First, data collected by Big Tech, digital platforms and Telcos (through smart phones) are out of the scope of this regulation and not subject to the accessibility requirements established in it. The data collected by these companies represents the largest chunk of the “data economy” and therefore the impact of this regulation is probably smaller than what some grandiose headlines may imply. The Data Act explicitly acknowledges this absence (section 36), arguing that these platforms (not Telcos) are regulated in the Regulation on contestable and fair markets in the digital sector, the Digital Markets Act. It does stipulate, however, that these gatekeepers cannot benefit from the accessibility requirements that the Data Act establishes for other businesses. In other words, businesses operating IoT products and services are obliged to give access to the data they generate to their users and certain third parties, but not if these users and third parties are a gatekeeper under the Digital Markets Act (since these gatekeepers do not need any help in accessing data and they already accumulate vast volumes of it).
The second implication is that the Data Act is important for cities. A large part of the data generated in cities comes from sensors and other smart city devices, which are within the scope of the Act. Users and third parties can request the data generated from their use of sensors, for example. This may unlock a large part of the data generated in cities and make it available for other businesses to develop innovative products and services leveraging that data. True, the data generated in platforms, such as AirBnB, seem to remain out of the scope of the Act. The case of data from ride-sharing and micro-mobility services is less clear. If the data is understood as generated in the platform or in the smart phone, it will not be covered by the Data Act, but if it is interpreted that the data is generated by the vehicles (i.e. a shared scooter), then the mobility data created by these companies is subject to the Act, and therefore these companies are obliged to make the data accessible to their users and to share it with third parties under certain circumstances.
This does not directly impact the ability of city governments to access this coveted data, which has often been identified as a necessary tool for city governments’ to be able to regulate these services and to make policy decisions in a more informed manner. The Data Act establishes that only in exceptional situations can public entities demand access to this data. Apparently, however, there could be ways to bypass that, for example, if a user demands from a data holder that they share the data with a third party of their choosing (allowed under Article 5 of the Data Act) and if this third party is a public entity. That seems to be possible under the current terms of the Data Act.

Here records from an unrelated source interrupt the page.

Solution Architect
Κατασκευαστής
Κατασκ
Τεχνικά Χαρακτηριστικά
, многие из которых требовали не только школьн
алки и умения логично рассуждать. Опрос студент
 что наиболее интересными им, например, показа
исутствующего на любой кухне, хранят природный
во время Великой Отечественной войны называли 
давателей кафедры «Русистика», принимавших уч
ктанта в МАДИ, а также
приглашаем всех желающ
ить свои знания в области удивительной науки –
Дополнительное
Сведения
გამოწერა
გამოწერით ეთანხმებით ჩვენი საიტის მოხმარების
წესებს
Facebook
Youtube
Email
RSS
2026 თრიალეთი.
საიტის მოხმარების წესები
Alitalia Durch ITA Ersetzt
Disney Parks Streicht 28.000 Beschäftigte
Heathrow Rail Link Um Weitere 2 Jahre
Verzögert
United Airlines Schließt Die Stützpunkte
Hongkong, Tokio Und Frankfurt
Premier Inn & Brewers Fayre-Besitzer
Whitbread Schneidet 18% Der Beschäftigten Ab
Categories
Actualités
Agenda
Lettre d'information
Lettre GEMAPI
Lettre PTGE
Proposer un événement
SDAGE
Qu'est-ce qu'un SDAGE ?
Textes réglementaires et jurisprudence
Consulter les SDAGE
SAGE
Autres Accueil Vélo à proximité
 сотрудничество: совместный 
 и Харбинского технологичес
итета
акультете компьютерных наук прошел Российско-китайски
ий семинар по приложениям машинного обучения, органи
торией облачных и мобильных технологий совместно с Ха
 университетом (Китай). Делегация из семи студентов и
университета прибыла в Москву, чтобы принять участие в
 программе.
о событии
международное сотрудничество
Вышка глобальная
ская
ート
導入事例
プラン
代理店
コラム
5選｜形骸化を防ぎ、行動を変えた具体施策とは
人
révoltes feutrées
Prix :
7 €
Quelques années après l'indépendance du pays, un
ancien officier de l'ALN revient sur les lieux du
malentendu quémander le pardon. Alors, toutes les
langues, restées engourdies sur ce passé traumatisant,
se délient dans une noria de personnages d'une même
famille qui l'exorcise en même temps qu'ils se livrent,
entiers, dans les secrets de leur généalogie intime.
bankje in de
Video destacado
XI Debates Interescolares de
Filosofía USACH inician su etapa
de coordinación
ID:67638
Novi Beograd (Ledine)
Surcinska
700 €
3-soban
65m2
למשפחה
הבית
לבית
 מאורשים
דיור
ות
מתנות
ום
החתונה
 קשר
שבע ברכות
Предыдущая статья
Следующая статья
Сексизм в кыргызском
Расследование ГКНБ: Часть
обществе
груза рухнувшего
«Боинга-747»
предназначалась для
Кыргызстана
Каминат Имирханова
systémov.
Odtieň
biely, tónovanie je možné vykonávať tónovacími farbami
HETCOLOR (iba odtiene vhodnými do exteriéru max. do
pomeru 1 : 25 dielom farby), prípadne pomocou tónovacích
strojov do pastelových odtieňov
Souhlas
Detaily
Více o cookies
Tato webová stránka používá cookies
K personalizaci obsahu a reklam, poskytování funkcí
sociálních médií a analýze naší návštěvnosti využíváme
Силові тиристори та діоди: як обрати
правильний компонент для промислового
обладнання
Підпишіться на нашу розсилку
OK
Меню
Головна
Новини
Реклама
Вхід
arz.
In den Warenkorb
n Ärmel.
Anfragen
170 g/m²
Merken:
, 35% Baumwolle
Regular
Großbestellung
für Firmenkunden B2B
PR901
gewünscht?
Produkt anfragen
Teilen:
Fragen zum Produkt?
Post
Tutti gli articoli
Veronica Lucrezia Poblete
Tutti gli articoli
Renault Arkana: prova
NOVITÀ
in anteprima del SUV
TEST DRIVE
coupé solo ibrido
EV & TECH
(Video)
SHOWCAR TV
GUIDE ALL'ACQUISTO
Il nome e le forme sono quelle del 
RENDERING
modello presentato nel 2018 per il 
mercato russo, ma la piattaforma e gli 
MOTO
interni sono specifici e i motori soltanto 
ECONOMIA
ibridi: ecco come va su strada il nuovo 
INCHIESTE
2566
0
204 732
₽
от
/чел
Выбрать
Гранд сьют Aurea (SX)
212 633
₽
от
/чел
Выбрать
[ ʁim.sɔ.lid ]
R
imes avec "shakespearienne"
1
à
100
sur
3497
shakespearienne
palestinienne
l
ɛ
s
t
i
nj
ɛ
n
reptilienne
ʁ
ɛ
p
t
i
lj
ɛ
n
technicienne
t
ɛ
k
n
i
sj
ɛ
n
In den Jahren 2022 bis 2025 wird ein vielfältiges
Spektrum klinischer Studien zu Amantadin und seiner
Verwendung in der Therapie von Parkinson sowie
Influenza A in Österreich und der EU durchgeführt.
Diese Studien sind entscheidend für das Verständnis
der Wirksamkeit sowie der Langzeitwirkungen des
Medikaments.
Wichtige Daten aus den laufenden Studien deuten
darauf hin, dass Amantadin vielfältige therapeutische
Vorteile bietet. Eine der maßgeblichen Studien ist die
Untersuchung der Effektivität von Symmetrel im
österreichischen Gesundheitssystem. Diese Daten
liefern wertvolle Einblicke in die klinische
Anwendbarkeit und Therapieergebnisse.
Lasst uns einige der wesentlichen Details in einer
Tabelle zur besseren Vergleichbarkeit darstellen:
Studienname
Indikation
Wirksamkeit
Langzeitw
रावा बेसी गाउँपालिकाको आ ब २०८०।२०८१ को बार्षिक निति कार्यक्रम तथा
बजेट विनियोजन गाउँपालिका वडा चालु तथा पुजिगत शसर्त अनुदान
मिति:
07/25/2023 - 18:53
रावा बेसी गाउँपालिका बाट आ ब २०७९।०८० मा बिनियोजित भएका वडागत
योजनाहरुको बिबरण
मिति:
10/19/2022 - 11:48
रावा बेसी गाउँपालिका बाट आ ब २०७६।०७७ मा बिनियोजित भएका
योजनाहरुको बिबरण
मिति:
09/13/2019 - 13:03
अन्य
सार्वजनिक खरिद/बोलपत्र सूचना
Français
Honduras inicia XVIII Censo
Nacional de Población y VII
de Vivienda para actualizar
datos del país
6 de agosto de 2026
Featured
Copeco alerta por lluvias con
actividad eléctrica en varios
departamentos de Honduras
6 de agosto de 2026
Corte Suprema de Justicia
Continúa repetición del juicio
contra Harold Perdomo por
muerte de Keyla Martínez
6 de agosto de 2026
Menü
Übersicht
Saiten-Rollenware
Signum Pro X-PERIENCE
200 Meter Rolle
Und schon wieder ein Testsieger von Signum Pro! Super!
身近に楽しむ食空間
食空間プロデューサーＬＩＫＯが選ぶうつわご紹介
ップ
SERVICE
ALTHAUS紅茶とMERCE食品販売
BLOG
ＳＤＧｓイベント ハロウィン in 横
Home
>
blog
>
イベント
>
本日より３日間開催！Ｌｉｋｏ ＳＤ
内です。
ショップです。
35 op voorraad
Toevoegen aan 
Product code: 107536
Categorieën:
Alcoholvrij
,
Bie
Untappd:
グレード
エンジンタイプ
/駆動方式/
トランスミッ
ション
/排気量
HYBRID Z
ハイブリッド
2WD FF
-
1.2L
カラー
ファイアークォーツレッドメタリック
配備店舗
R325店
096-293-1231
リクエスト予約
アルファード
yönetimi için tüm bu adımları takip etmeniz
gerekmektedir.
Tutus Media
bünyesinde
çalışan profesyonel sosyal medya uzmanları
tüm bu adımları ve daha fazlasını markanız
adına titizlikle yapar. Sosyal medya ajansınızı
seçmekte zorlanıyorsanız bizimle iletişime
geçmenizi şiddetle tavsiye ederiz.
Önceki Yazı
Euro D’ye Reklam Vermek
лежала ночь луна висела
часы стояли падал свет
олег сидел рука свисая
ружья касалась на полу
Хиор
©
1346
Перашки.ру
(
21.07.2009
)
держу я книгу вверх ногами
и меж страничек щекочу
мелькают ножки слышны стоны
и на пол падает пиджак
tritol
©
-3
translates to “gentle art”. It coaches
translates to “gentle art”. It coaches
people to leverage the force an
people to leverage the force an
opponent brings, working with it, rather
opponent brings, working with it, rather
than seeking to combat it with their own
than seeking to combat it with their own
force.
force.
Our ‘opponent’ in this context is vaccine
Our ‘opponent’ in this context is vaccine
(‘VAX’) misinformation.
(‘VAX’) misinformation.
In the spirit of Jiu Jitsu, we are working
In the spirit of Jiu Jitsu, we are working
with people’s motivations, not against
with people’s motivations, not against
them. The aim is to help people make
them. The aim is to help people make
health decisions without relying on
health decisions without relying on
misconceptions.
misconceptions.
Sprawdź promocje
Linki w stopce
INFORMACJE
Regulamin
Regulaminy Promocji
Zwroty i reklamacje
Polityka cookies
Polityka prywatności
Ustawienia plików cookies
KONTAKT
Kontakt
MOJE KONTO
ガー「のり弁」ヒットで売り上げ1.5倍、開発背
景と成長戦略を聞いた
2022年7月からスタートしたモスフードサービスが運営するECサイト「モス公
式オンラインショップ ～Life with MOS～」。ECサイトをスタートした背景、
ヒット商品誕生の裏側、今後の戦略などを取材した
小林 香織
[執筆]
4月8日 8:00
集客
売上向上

It is too early to say whether the Data Act will truly foster the access and use of data by startups and small and medium enterprises, generating a more thriving market for data-related products and innovations. This will largely depend on whether the implementation of the Act truly makes it easier for such parties to access data in the time and format that they need to design such new products and services, while not making it too burdensome (in costs, time, as well as potential losses of competitive advantage and return on investment) for data holders to make that data accessible. What seems clear, however, is that Big Tech and Telcos will not be highly impacted by this regulation, and that city governments, by contrast, should pay attention to the details of the regulation and its implementation, since it may open interesting avenues for greater access to data, with a potential positive impact on public value through (i) increased ability to make policy decisions based on newly accessed granular and real-time data, and (ii) more accessible data, generating a new market for innovations on top of that data infrastructure.